デトロイト - 変形性膝関節症と診断された米国成人の半分以上は、膝関節置換手術を受けることになると推定されている。移植可能な装置と手術手技の改善が手術を非常に効果的なものにする一方で、術後疼痛管理は、依然として一般的な、患者にっとては継続的な副作用である。

ダラスで開催された米国股関節膝関節外科学会で最近発表されたヘンリー・フォード病院の研究では、リポゾーム・ブピバカインと呼ばれる新しい長時間作用性の麻酔薬を術中に膝周囲組織に注入すると、回復が速く、患者満足度が高い可能性があることが示された。
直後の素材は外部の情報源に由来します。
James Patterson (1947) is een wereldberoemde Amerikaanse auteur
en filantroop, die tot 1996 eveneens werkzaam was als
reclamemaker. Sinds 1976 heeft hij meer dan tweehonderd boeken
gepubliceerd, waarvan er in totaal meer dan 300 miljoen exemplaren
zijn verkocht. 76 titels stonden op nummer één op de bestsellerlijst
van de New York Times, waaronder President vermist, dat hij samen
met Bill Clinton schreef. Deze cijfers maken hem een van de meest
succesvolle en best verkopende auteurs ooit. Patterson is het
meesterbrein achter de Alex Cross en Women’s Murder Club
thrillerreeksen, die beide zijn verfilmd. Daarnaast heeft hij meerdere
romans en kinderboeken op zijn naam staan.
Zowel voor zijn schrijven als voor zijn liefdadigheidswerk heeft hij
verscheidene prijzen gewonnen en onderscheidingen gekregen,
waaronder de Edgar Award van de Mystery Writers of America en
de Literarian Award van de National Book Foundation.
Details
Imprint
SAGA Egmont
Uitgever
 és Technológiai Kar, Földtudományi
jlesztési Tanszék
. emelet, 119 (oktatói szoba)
「この注入法での疼痛スコアは約 3/10 であり、我々の伝統的な方法で見られる疼痛スコアと同様である。」とヘンリー・フォードウェストブルームフィールド病院関節置換外科医であり、研究の筆頭著者ジェイソン・デイビス MD は述べている。「患者は、術後 2 日間までの疼痛緩和を得るとができ、伝統的な方法に比べて、膝の機能が良好である。」

人工膝関節全置換手術数は 1993 年から 2009 年に 3 倍以上に増加したと推定されている。関節炎が慢性膝痛と機能障害の最も一般的な原因である。しかし、2014 年 6 月調査では、米国では、膝手術の 95% が過体重と肥満の流行に起因することがわかった。
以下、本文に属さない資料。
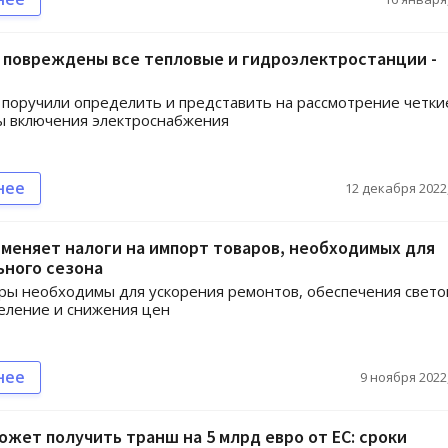
 повреждены все тепловые и гидроэлектростанции -
поручили определить и представить на рассмотрение четки
ы включения электроснабжения
нее
12 декабря 2022,
меняет налоги на импорт товаров, необходимых для
ьного сезона
ы необходимы для ускорения ремонтов, обеспечения свето
еление и снижения цен
нее
9 ноября 2022,
ожет получить транш на 5 млрд евро от ЕС: сроки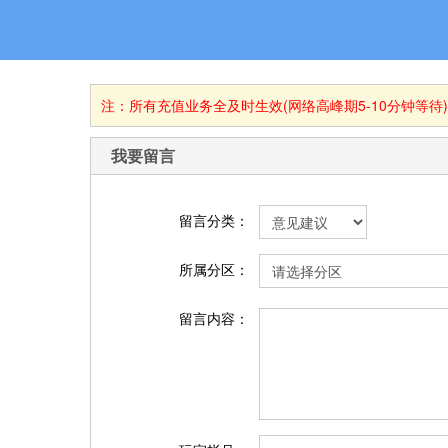
注：所有充值业务全及时生效(网络高峰期5-10分钟等待
我要留言
留言分类：
所属分区：
留言内容：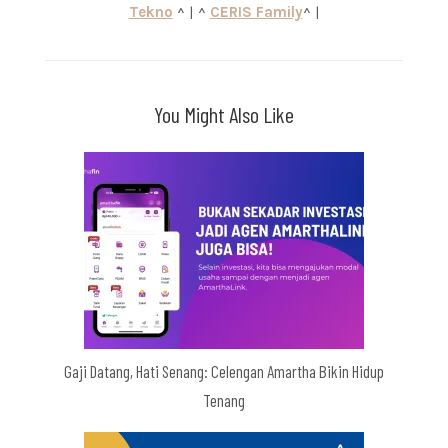
Tekno
^ | ^
CERIS Family
^ |
You Might Also Like
Gaji Datang, Hati Senang: Celengan Amartha Bikin Hidup
Tenang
2 時間の膝置換手術中に、整形外科医は、損傷した軟骨と骨を除去し、膝関節インプラントを挿入て膝のアラインメントと機能を回復する。米国整形外科学会によると、置換膝間接の 90% 以上は術後 15 年経っても機能している。

ヘンリーフォードの研究では、2012 年 10 月から 2013 年 9 月までに、216 人の患者で術後 2 日間の疼痛管理について評価した。患者の半分は、伝統的な疼痛管理法として持続大腿sン系ブロックを受けて、一般的な麻酔薬を鼡径領域に注入し、膝の前面を下降する主神経を鈍麻させる。この方法ではペインポンプを使用して疼痛管理を 2 日間まで延長したが、いくらか下肢の筋力低下もきたす。「痛みコントロールは筋力低下という代償と引き換えに可能となるもので、入院中に患者が歩行する時に、いくらか頼りなさを感じさせる。」とデイビス博士は述べている。

残りの半分の患者は、手術部位にリポソームブピバカイン注入を受けた。デイビス博士は、多くの患者が手術後数時間以内に快適に歩くことができたと言っている。
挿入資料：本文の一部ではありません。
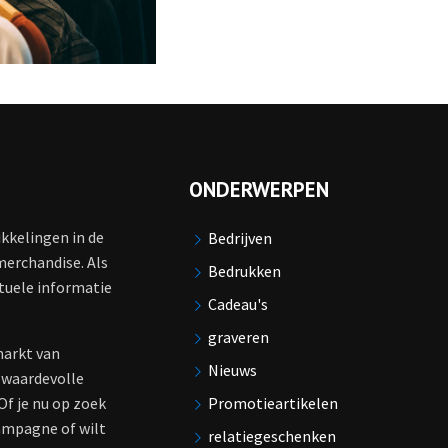
ONDERWERPEN
ikkelingen in de
Bedrijven
merchandise. Als
Bedrukken
tuele informatie
Cadeau's
graveren
markt van
Nieuws
 waardevolle
Of je nu op zoek
Promotieartikelen
ampagne of wilt
relatiegeschenken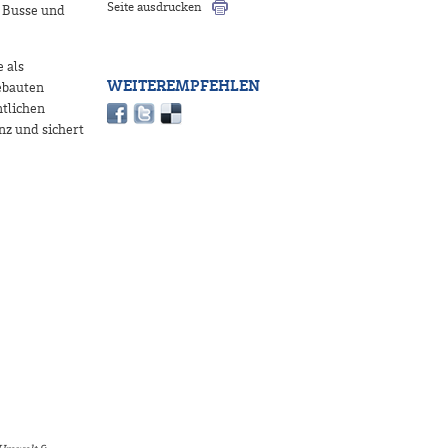
Seite ausdrucken
. Busse und
 als
WEITEREMPFEHLEN
gebauten
ntlichen
nz und sichert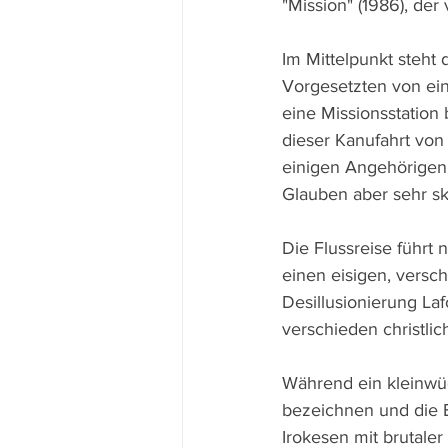
"Mission" (1986), der
Im Mittelpunkt steht 
Vorgesetzten von ein
eine Missionsstation 
dieser Kanufahrt vo
einigen Angehörigen 
Glauben aber sehr s
Die Flussreise führt 
einen eisigen, versc
Desillusionierung L
verschieden christli
Während ein kleinwü
bezeichnen und die B
Irokesen mit brutaler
デイビス博士は、膝周囲の注射がそれ自体で、伝統的な方法の副作用を伴うことなく、「疼痛コントロールを早期の段階で最適化する」と言っている。 「機能の観点から、患者にとってもっと自信を持って動き回るのがずっと簡単だ。」と彼は言う。 「過去 10 年間、我々は膝関節置換手術の疼痛管理に大きな進歩を遂げた。この選択肢は、我々の患者にって有望な、実行可能なものである。」

[!]:現在、麻酔科領域では末梢神経ブロックが注目されているが、リポソームブピバカインが一般的に使用されるようになれば、さらに一歩進んで、局所浸潤だけで、長時間の疼痛制御が可能になり、末梢神経ブロックの必要性さえなくなり、それよりも機能的に良好な術後管理が可能な時代が、すぐ目の前まできているようだ。